FILE PHOTO: A J.P. Morgan logo is seen in New York City, U.S., January 10, 2017. REUTERS/Stephanie Keith/File Photo

NEW YORK (Reuters) – JPMorgan Chase & Co (JPM.N) told employees on Tuesday it is changing its customer complaint system and how staff choose which customers are eligible for certain banking products after the New York Times reported allegations of racial discrimination against black customers at the bank last year.

The reports prompted the bank to “look at how we do business so that we could gain a deeper understanding of what more we can do to root out racism and discrimination,” co-Chief Executives Gordon Smith and Daniel Pinto wrote in a memo sent to the bank’s staff seen by Reuters and verified by a bank spokesman.

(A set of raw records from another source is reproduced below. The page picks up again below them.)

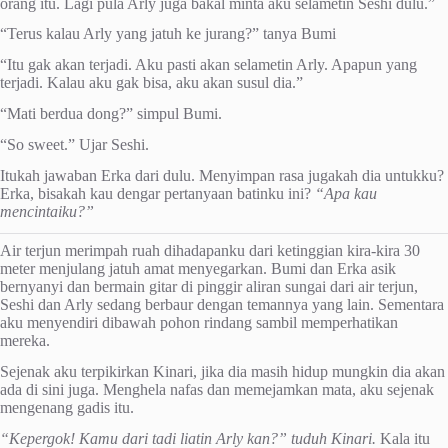
orang itu. Lagi pula Arly juga bakal minta aku selametin Seshi dulu.”
“Terus kalau Arly yang jatuh ke jurang?” tanya Bumi
“Itu gak akan terjadi. Aku pasti akan selametin Arly. Apapun yang
terjadi. Kalau aku gak bisa, aku akan susul dia.”
“Mati berdua dong?” simpul Bumi.
“So sweet.” Ujar Seshi.
Itukah jawaban Erka dari dulu. Menyimpan rasa jugakah dia untukku?
Erka, bisakah kau dengar pertanyaan batinku ini?
“Apa kau
mencintaiku?”
Air terjun merimpah ruah dihadapanku dari ketinggian kira-kira 30
meter menjulang jatuh amat menyegarkan. Bumi dan Erka asik
bernyanyi dan bermain gitar di pinggir aliran sungai dari air terjun,
Seshi dan Arly sedang berbaur dengan temannya yang lain. Sementara
aku menyendiri dibawah pohon rindang sambil memperhatikan
mereka.
Sejenak aku terpikirkan Kinari, jika dia masih hidup mungkin dia akan
ada di sini juga. Menghela nafas dan memejamkan mata, aku sejenak
mengenang gadis itu.
“
Kepergok! Kamu dari tadi liatin Arly kan?” tuduh Kinari.
Kala itu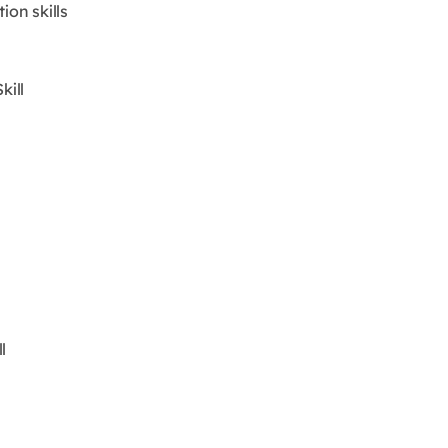
ion skills
kill
l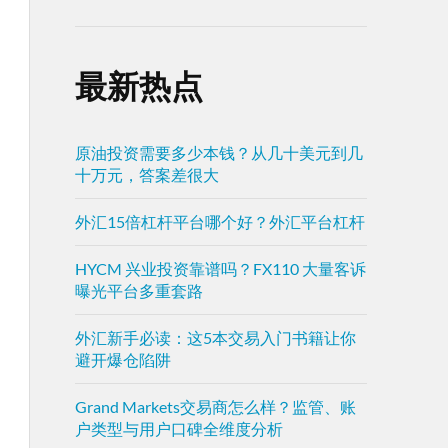
最新热点
原油投资需要多少本钱？从几十美元到几
十万元，答案差很大
外汇15倍杠杆平台哪个好？外汇平台杠杆
HYCM 兴业投资靠谱吗？FX110 大量客诉
曝光平台多重套路
外汇新手必读：这5本交易入门书籍让你
避开爆仓陷阱
Grand Markets交易商怎么样？监管、账
户类型与用户口碑全维度分析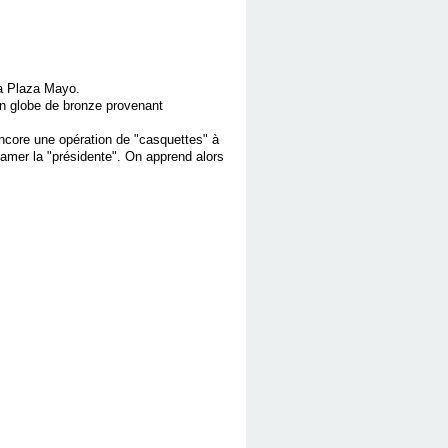
 la Plaza Mayo.
 un globe de bronze provenant
Encore une opération de "casquettes" à
lamer la "présidente". On apprend alors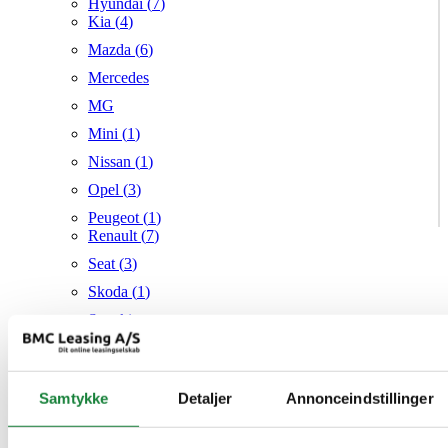
Hyundai (
7
)
Kia (
4
)
Mazda (
6
)
Mercedes
MG
Mini (
1
)
Nissan (
1
)
Opel (
3
)
Peugeot (
1
)
Renault (
7
)
Seat (
3
)
Skoda (
1
)
Suzuki
Tesla
Toyota (
1
)
Samtykke
Detaljer
Annonceindstillinger
VW (
20
)
Audi
Mazda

In December, the New York Times reported instances of racial discrimination at the bank’s branches in the Phoenix, Arizona, area, citing audio recordings made by a bank employee and a customer as evidence.

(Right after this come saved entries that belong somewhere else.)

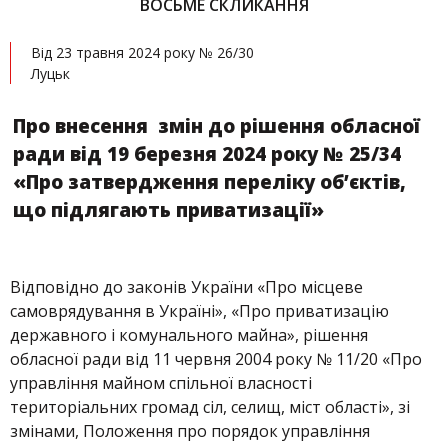
ВОСЬМЕ СКЛИКАННЯ
Від 23 травня 2024 року № 26/30
Луцьк
Про внесення змін до рішення обласної
ради від 19 березня 2024 року № 25/34
«Про затвердження переліку об’єктів,
що підлягають приватизації»
Відповідно до законів України «Про місцеве
самоврядування в Україні», «Про приватизацію
державного і комунального майна», рішення
обласної ради від 11 червня 2004 року № 11/20 «Про
управління майном спільної власності
територіальних громад сіл, селищ, міст області», зі
змінами, Положення про порядок управління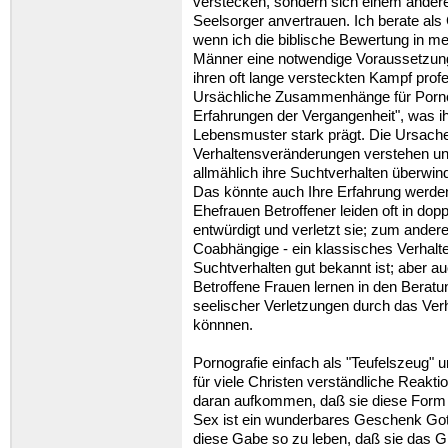
verstecken, sondern sich einem ander
Seelsorger anvertrauen. Ich berate al
wenn ich die biblische Bewertung in mein
Männer eine notwendige Voraussetzung
ihren oft lange versteckten Kampf profe
Ursächliche Zusammenhänge für Pornosu
Erfahrungen der Vergangenheit", was ih
Lebensmuster stark prägt. Die Ursac
Verhaltensveränderungen verstehen un
allmählich ihre Suchtverhalten überwi
Das könnte auch Ihre Erfahrung werde
Ehefrauen Betroffener leiden oft in dop
entwürdigt und verletzt sie; zum ander
Coabhängige - ein klassisches Verhal
Suchtverhalten gut bekannt ist; aber a
Betroffene Frauen lernen in den Berat
seelischer Verletzungen durch das Ver
könnnen.
Pornografie einfach als "Teufelszeug" u
für viele Christen verständliche Reaktio
daran aufkommen, daß sie diese Form 
Sex ist ein wunderbares Geschenk Got
diese Gabe so zu leben, daß sie das Gl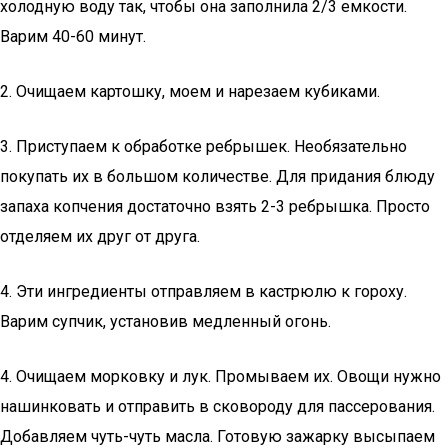
холодную воду так, чтобы она заполнила 2/3 емкости.
Варим 40-60 минут.
2. Очищаем картошку, моем и нарезаем кубиками.
3. Приступаем к обработке ребрышек. Необязательно
покупать их в большом количестве. Для придания блюду
запаха копчения достаточно взять 2-3 ребрышка. Просто
отделяем их друг от друга.
4. Эти ингредиенты отправляем в кастрюлю к гороху.
Варим супчик, установив медленный огонь.
4. Очищаем морковку и лук. Промываем их. Овощи нужно
нашинковать и отправить в сковороду для пассерования.
Добавляем чуть-чуть масла. Готовую зажарку высыпаем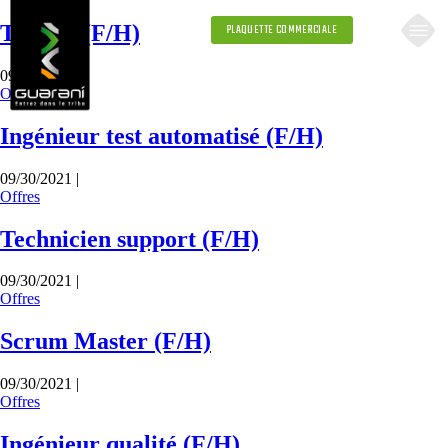
Testeur (F/H)
PLAQUETTE COMMERCIALE
09/30/2021 |
Offres
Ingénieur test automatisé (F/H)
09/30/2021 |
Offres
Technicien support (F/H)
09/30/2021 |
Offres
Scrum Master (F/H)
09/30/2021 |
Offres
Ingénieur qualité (F/H)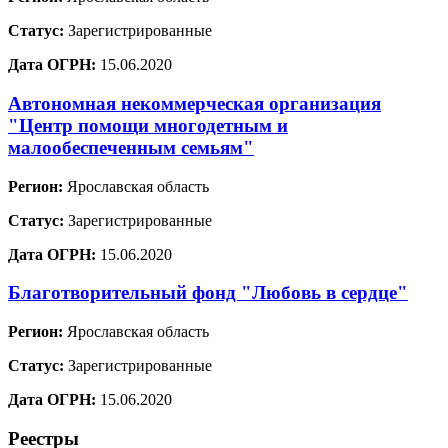
Статус:
Зарегистрированные
Дата ОГРН:
15.06.2020
Автономная некоммерческая организация
"Центр помощи многодетным и
малообеспеченным семьям"
Регион:
Ярославская область
Статус:
Зарегистрированные
Дата ОГРН:
15.06.2020
Благотворительный фонд "Любовь в сердце"
Регион:
Ярославская область
Статус:
Зарегистрированные
Дата ОГРН:
15.06.2020
Реестры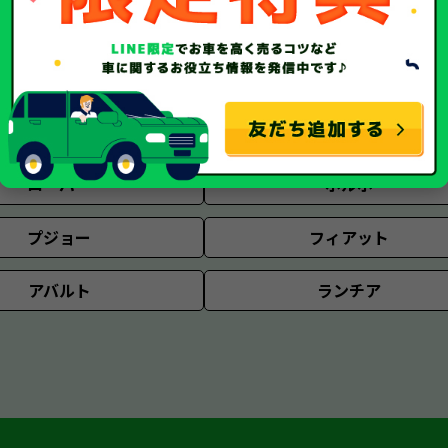
ジープ
ハマー
リンカーン
クライスラー
ジャガー
ランドローバー
ローバー
ボルボ
プジョー
フィアット
アバルト
ランチア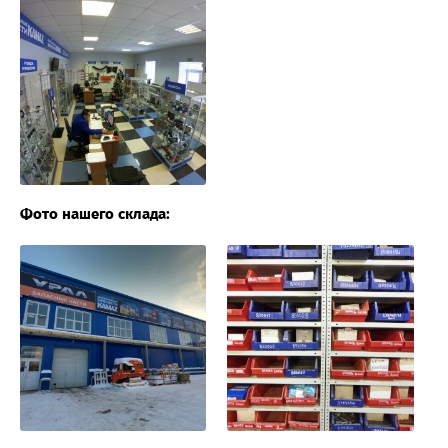
Фото нашего склада: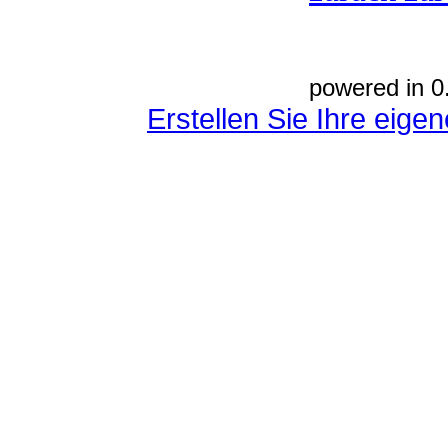
powered in 0
Erstellen Sie Ihre eig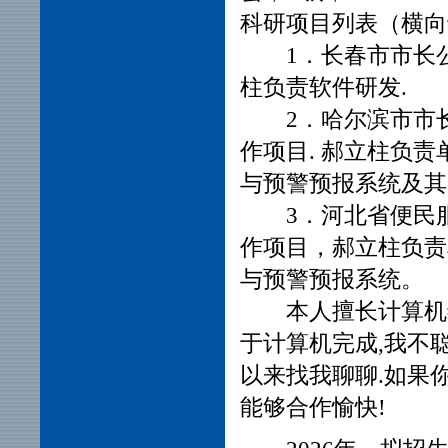
科研项目列表（横向
1．长春市市长公
柱负责软件研发.
2．哈尔滨市市长
作项目. 郝立柱负
与预警预报系统及其
3．河北省便民
作项目，郝立柱负责
与预警预报系统。
本人擅长计算机
于计算机完成,我不
以来找我聊聊.如果
能够合作愉快!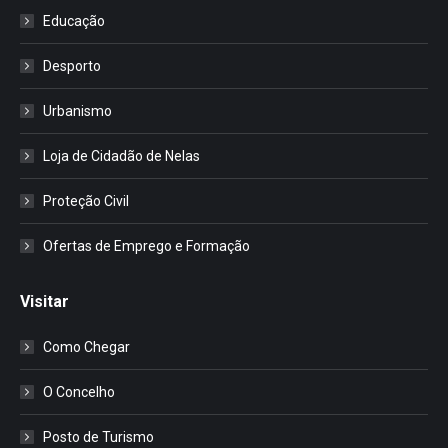
Educação
Desporto
Urbanismo
Loja de Cidadão de Nelas
Proteção Civil
Ofertas de Emprego e Formação
Visitar
Como Chegar
O Concelho
Posto de Turismo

“We are looking across the whole firm and at everything we do. We’ve identified a number of areas that, with enhanced, scaled or new programming or processes, would serve to improve our culture in important ways,” Smith and Pinto wrote.

The bank will simplify the process through which employees file customer complaints and flag serious concerns to senior management.

It is also re-evaluating the qualification requirements for new products and benefits and will strengthen tools bank managers use to monitor employees who have discretion over which customers get access to certain products and benefits.

The bank also committed to recruiting more diverse staff and said it will expand assessment programs for managers that evaluate how successfully they recruit for and hire diverse employees in management.